On 20 December, Navdeep Saini and Rohit Sharma were also ruled out of the second Test.

==ODI series==
===1st ODI===

Batting first, India were bowled out at 186 with Shakib Al Hasan picking his fourth five wicket haul in ODIs. In reply, Bangladesh were reduced to 136/9 from 128/4. But Mehidy Hasan with Mustafizur Rahman added 51 runs for the last wicket partnership, which is the highest tenth wicket partnership for Bangladesh while chasing and overall fourth highest, to achieve the target with 24 balls to spare.

===2nd ODI===

Bangladesh were at 69/6 at the end of 19 overs. But the record-breaking stand between Mahmudullah and Mehidy Hasan helped Bangladesh to reach to 271 for the loss of 7 wickets at the end of 50 overs with the latter scoring his maiden ODI century. In reply, India were in trouble after being reduced to 65/4, then 107-run stand between Shreyas Iyer and Axar Patel gave them some resistance.

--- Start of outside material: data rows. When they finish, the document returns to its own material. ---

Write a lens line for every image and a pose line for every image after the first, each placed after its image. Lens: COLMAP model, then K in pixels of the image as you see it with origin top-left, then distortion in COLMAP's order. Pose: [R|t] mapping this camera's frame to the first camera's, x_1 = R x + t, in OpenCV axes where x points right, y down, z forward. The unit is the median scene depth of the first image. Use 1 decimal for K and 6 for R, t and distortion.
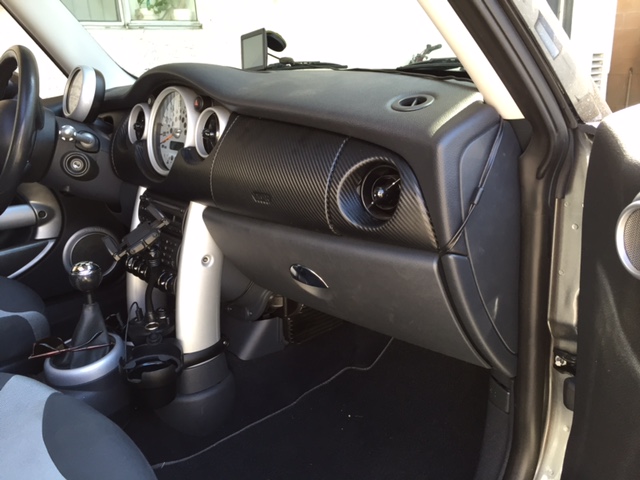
lens RADIAL K [[556.8, 0, 320.0], [0, 556.8, 240.0], [0, 0, 1]] dist [0.102126, -0.174894]
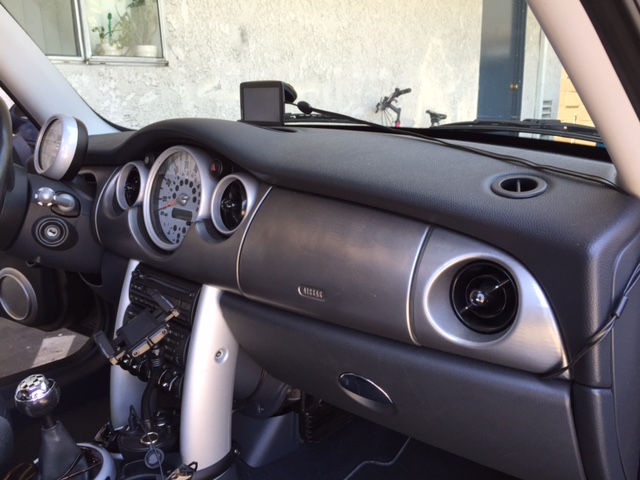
lens RADIAL K [[556.8, 0, 320.0], [0, 556.8, 240.0], [0, 0, 1]] dist [0.102126, -0.174894]
pose [[0.995605, 0.002057, 0.093628, -0.130624], [0.003373, 0.998322, -0.057801, -0.082071], [-0.093590, 0.057863, 0.993928, 0.152353]]
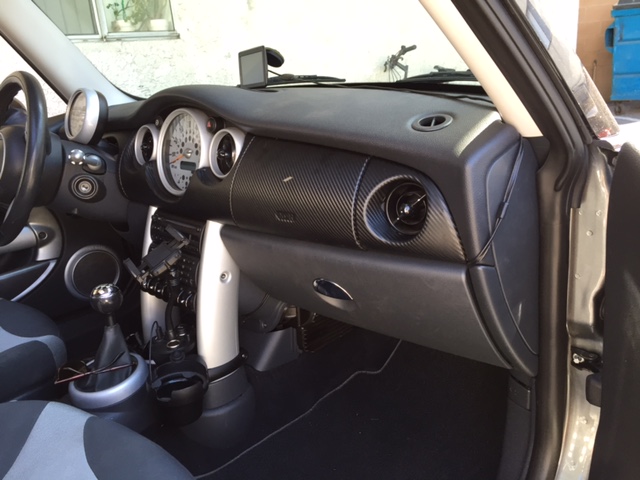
lens RADIAL K [[556.8, 0, 320.0], [0, 556.8, 240.0], [0, 0, 1]] dist [0.102126, -0.174894]
pose [[0.997872, -0.047572, 0.044582, -0.069016], [0.047529, 0.998868, 0.002026, -0.024199], [-0.044628, 0.000097, 0.999004, -0.029693]]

At the end, the skipper Rohit Sharma who could not bat at his regular position due to finger injury, coming to bat at Number 9, hit a blistering knock of 51 off 28 balls which kept them on track. India needed 20 off the final over and 6 runs off the final ball, but Rohit Sharma could manage only 14 runs and eventually Bangladesh won by 5 runs.